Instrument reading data
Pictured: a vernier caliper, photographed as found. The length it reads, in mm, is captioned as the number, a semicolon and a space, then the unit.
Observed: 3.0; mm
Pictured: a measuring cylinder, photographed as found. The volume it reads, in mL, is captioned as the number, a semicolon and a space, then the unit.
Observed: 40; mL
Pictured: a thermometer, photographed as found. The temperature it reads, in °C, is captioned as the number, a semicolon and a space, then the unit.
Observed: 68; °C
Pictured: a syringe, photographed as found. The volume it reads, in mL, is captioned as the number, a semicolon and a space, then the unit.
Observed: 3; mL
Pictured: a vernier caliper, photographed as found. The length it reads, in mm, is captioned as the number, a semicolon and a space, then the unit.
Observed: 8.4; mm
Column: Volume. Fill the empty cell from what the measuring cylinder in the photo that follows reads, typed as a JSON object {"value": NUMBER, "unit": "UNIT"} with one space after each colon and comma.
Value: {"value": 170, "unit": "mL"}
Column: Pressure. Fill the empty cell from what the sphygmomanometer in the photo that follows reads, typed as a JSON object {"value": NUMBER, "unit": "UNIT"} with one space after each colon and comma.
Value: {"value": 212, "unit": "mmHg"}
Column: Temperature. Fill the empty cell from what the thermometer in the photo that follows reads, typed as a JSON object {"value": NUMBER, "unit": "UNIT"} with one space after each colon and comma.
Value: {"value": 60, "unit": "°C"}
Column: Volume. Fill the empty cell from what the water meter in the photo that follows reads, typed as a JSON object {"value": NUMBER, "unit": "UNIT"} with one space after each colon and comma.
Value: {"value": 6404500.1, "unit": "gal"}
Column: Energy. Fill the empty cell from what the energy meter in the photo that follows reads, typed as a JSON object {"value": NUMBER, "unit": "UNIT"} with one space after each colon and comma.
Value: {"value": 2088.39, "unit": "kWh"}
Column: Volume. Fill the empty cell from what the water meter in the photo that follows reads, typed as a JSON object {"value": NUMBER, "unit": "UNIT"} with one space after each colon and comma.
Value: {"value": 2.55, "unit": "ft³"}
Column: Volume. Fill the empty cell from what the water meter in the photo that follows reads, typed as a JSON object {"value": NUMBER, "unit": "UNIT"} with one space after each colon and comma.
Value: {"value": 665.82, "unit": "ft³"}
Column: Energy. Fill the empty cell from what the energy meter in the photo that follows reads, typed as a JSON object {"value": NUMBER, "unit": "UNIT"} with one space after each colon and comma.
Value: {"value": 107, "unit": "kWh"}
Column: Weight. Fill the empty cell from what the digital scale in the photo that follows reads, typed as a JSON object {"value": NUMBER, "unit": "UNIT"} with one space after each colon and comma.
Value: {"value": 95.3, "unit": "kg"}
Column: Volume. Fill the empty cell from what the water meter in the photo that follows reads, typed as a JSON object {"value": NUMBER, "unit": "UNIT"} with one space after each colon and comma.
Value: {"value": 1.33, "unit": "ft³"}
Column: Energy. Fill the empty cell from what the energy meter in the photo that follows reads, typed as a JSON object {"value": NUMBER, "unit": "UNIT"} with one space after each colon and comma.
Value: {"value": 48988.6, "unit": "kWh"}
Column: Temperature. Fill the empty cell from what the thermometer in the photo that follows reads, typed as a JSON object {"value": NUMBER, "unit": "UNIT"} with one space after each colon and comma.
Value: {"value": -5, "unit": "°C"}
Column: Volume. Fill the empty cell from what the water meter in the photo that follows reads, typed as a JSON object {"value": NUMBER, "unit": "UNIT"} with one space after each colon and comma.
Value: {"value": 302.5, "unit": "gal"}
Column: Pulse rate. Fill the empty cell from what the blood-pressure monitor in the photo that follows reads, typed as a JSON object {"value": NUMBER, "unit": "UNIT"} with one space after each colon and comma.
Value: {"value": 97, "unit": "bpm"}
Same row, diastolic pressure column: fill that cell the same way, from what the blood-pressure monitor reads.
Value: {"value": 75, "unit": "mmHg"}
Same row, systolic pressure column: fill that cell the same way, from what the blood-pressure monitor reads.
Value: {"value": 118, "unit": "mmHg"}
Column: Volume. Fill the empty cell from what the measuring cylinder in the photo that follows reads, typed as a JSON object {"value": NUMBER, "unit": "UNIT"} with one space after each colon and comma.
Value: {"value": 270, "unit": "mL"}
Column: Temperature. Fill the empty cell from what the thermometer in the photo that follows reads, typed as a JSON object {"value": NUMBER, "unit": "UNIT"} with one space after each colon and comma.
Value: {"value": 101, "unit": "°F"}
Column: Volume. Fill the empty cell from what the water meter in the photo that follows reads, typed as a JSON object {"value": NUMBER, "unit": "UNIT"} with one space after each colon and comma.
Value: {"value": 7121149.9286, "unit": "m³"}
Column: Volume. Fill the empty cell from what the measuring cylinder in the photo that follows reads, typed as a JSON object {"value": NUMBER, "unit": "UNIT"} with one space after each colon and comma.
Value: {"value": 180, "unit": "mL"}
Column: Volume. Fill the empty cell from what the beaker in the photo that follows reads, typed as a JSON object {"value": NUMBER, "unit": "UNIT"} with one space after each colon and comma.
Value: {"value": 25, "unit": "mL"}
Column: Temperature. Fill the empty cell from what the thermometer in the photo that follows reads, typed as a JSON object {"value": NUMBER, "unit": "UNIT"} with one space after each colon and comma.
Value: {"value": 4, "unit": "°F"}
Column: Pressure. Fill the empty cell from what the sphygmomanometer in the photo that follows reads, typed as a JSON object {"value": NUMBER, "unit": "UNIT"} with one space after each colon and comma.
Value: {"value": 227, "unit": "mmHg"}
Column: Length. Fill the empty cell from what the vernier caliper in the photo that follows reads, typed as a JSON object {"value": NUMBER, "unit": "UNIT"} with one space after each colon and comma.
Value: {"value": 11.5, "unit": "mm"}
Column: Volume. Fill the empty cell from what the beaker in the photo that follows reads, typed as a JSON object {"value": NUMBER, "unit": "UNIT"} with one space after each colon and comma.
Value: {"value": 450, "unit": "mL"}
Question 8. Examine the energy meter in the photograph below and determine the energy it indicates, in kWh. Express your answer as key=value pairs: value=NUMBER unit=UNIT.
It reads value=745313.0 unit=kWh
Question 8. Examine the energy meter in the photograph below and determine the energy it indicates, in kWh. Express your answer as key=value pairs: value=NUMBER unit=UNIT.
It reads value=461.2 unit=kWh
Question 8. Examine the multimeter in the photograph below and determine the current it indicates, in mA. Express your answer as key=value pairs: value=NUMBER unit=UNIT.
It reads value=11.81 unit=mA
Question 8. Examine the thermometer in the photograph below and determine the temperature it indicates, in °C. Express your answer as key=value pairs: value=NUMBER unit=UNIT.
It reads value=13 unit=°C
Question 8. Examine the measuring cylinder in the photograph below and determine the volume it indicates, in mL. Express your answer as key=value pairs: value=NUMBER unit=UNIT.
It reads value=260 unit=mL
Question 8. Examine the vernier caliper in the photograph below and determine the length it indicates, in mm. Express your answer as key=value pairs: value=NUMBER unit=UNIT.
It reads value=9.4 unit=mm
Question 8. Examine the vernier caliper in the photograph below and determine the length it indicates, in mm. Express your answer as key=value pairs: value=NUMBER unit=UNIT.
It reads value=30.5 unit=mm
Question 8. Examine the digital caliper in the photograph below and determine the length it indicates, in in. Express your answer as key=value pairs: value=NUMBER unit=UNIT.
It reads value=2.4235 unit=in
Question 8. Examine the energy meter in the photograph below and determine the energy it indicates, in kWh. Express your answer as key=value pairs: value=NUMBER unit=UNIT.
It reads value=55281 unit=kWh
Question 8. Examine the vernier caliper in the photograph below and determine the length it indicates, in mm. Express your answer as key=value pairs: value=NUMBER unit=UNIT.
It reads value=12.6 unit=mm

TASK ITEM ▸ Please write out all of the data above as a numbered list, leaving out any blank lines.

EXPECTED ANSWER ▸
1. Pictured: a vernier caliper, photographed as found. The length it reads, in mm, is captioned as the number, a semicolon and a space, then the unit.
2. Observed: 3.0; mm
3. Pictured: a measuring cylinder, photographed as found. The volume it reads, in mL, is captioned as the number, a semicolon and a space, then the unit.
4. Observed: 40; mL
5. Pictured: a thermometer, photographed as found. The temperature it reads, in °C, is captioned as the number, a semicolon and a space, then the unit.
6. Observed: 68; °C
7. Pictured: a syringe, photographed as found. The volume it reads, in mL, is captioned as the number, a semicolon and a space, then the unit.
8. Observed: 3; mL
9. Pictured: a vernier caliper, photographed as found. The length it reads, in mm, is captioned as the number, a semicolon and a space, then the unit.
10. Observed: 8.4; mm
11. Column: Volume. Fill the empty cell from what the measuring cylinder in the photo that follows reads, typed as a JSON object {"value": NUMBER, "unit": "UNIT"} with one space after each colon and comma.
12. Value: {"value": 170, "unit": "mL"}
13. Column: Pressure. Fill the empty cell from what the sphygmomanometer in the photo that follows reads, typed as a JSON object {"value": NUMBER, "unit": "UNIT"} with one space after each colon and comma.
14. Value: {"value": 212, "unit": "mmHg"}
15. Column: Temperature. Fill the empty cell from what the thermometer in the photo that follows reads, typed as a JSON object {"value": NUMBER, "unit": "UNIT"} with one space after each colon and comma.
16. Value: {"value": 60, "unit": "°C"}
17. Column: Volume. Fill the empty cell from what the water meter in the photo that follows reads, typed as a JSON object {"value": NUMBER, "unit": "UNIT"} with one space after each colon and comma.
18. Value: {"value": 6404500.1, "unit": "gal"}
19. Column: Energy. Fill the empty cell from what the energy meter in the photo that follows reads, typed as a JSON object {"value": NUMBER, "unit": "UNIT"} with one space after each colon and comma.
20. Value: {"value": 2088.39, "unit": "kWh"}
21. Column: Volume. Fill the empty cell from what the water meter in the photo that follows reads, typed as a JSON object {"value": NUMBER, "unit": "UNIT"} with one space after each colon and comma.
22. Value: {"value": 2.55, "unit": "ft³"}
23. Column: Volume. Fill the empty cell from what the water meter in the photo that follows reads, typed as a JSON object {"value": NUMBER, "unit": "UNIT"} with one space after each colon and comma.
24. Value: {"value": 665.82, "unit": "ft³"}
25. Column: Energy. Fill the empty cell from what the energy meter in the photo that follows reads, typed as a JSON object {"value": NUMBER, "unit": "UNIT"} with one space after each colon and comma.
26. Value: {"value": 107, "unit": "kWh"}
27. Column: Weight. Fill the empty cell from what the digital scale in the photo that follows reads, typed as a JSON object {"value": NUMBER, "unit": "UNIT"} with one space after each colon and comma.
28. Value: {"value": 95.3, "unit": "kg"}
29. Column: Volume. Fill the empty cell from what the water meter in the photo that follows reads, typed as a JSON object {"value": NUMBER, "unit": "UNIT"} with one space after each colon and comma.
30. Value: {"value": 1.33, "unit": "ft³"}
31. Column: Energy. Fill the empty cell from what the energy meter in the photo that follows reads, typed as a JSON object {"value": NUMBER, "unit": "UNIT"} with one space after each colon and comma.
32. Value: {"value": 48988.6, "unit": "kWh"}
33. Column: Temperature. Fill the empty cell from what the thermometer in the photo that follows reads, typed as a JSON object {"value": NUMBER, "unit": "UNIT"} with one space after each colon and comma.
34. Value: {"value": -5, "unit": "°C"}
35. Column: Volume. Fill the empty cell from what the water meter in the photo that follows reads, typed as a JSON object {"value": NUMBER, "unit": "UNIT"} with one space after each colon and comma.
36. Value: {"value": 302.5, "unit": "gal"}
37. Column: Pulse rate. Fill the empty cell from what the blood-pressure monitor in the photo that follows reads, typed as a JSON object {"value": NUMBER, "unit": "UNIT"} with one space after each colon and comma.
38. Value: {"value": 97, "unit": "bpm"}
39. Same row, diastolic pressure column: fill that cell the same way, from what the blood-pressure monitor reads.
40. Value: {"value": 75, "unit": "mmHg"}
41. Same row, systolic pressure column: fill that cell the same way, from what the blood-pressure monitor reads.
42. Value: {"value": 118, "unit": "mmHg"}
43. Column: Volume. Fill the empty cell from what the measuring cylinder in the photo that follows reads, typed as a JSON object {"value": NUMBER, "unit": "UNIT"} with one space after each colon and comma.
44. Value: {"value": 270, "unit": "mL"}
45. Column: Temperature. Fill the empty cell from what the thermometer in the photo that follows reads, typed as a JSON object {"value": NUMBER, "unit": "UNIT"} with one space after each colon and comma.
46. Value: {"value": 101, "unit": "°F"}
47. Column: Volume. Fill the empty cell from what the water meter in the photo that follows reads, typed as a JSON object {"value": NUMBER, "unit": "UNIT"} with one space after each colon and comma.
48. Value: {"value": 7121149.9286, "unit": "m³"}
49. Column: Volume. Fill the empty cell from what the measuring cylinder in the photo that follows reads, typed as a JSON object {"value": NUMBER, "unit": "UNIT"} with one space after each colon and comma.
50. Value: {"value": 180, "unit": "mL"}
51. Column: Volume. Fill the empty cell from what the beaker in the photo that follows reads, typed as a JSON object {"value": NUMBER, "unit": "UNIT"} with one space after each colon and comma.
52. Value: {"value": 25, "unit": "mL"}
53. Column: Temperature. Fill the empty cell from what the thermometer in the photo that follows reads, typed as a JSON object {"value": NUMBER, "unit": "UNIT"} with one space after each colon and comma.
54. Value: {"value": 4, "unit": "°F"}
55. Column: Pressure. Fill the empty cell from what the sphygmomanometer in the photo that follows reads, typed as a JSON object {"value": NUMBER, "unit": "UNIT"} with one space after each colon and comma.
56. Value: {"value": 227, "unit": "mmHg"}
57. Column: Length. Fill the empty cell from what the vernier caliper in the photo that follows reads, typed as a JSON object {"value": NUMBER, "unit": "UNIT"} with one space after each colon and comma.
58. Value: {"value": 11.5, "unit": "mm"}
59. Column: Volume. Fill the empty cell from what the beaker in the photo that follows reads, typed as a JSON object {"value": NUMBER, "unit": "UNIT"} with one space after each colon and comma.
60. Value: {"value": 450, "unit": "mL"}
61. Question 8. Examine the energy meter in the photograph below and determine the energy it indicates, in kWh. Express your answer as key=value pairs: value=NUMBER unit=UNIT.
62. It reads value=745313.0 unit=kWh
63. Question 8. Examine the energy meter in the photograph below and determine the energy it indicates, in kWh. Express your answer as key=value pairs: value=NUMBER unit=UNIT.
64. It reads value=461.2 unit=kWh
65. Question 8. Examine the multimeter in the photograph below and determine the current it indicates, in mA. Express your answer as key=value pairs: value=NUMBER unit=UNIT.
66. It reads value=11.81 unit=mA
67. Question 8. Examine the thermometer in the photograph below and determine the temperature it indicates, in °C. Express your answer as key=value pairs: value=NUMBER unit=UNIT.
68. It reads value=13 unit=°C
69. Question 8. Examine the measuring cylinder in the photograph below and determine the volume it indicates, in mL. Express your answer as key=value pairs: value=NUMBER unit=UNIT.
70. It reads value=260 unit=mL
71. Question 8. Examine the vernier caliper in the photograph below and determine the length it indicates, in mm. Express your answer as key=value pairs: value=NUMBER unit=UNIT.
72. It reads value=9.4 unit=mm
73. Question 8. Examine the vernier caliper in the photograph below and determine the length it indicates, in mm. Express your answer as key=value pairs: value=NUMBER unit=UNIT.
74. It reads value=30.5 unit=mm
75. Question 8. Examine the digital caliper in the photograph below and determine the length it indicates, in in. Express your answer as key=value pairs: value=NUMBER unit=UNIT.
76. It reads value=2.4235 unit=in
77. Question 8. Examine the energy meter in the photograph below and determine the energy it indicates, in kWh. Express your answer as key=value pairs: value=NUMBER unit=UNIT.
78. It reads value=55281 unit=kWh
79. Question 8. Examine the vernier caliper in the photograph below and determine the length it indicates, in mm. Express your answer as key=value pairs: value=NUMBER unit=UNIT.
80. It reads value=12.6 unit=mm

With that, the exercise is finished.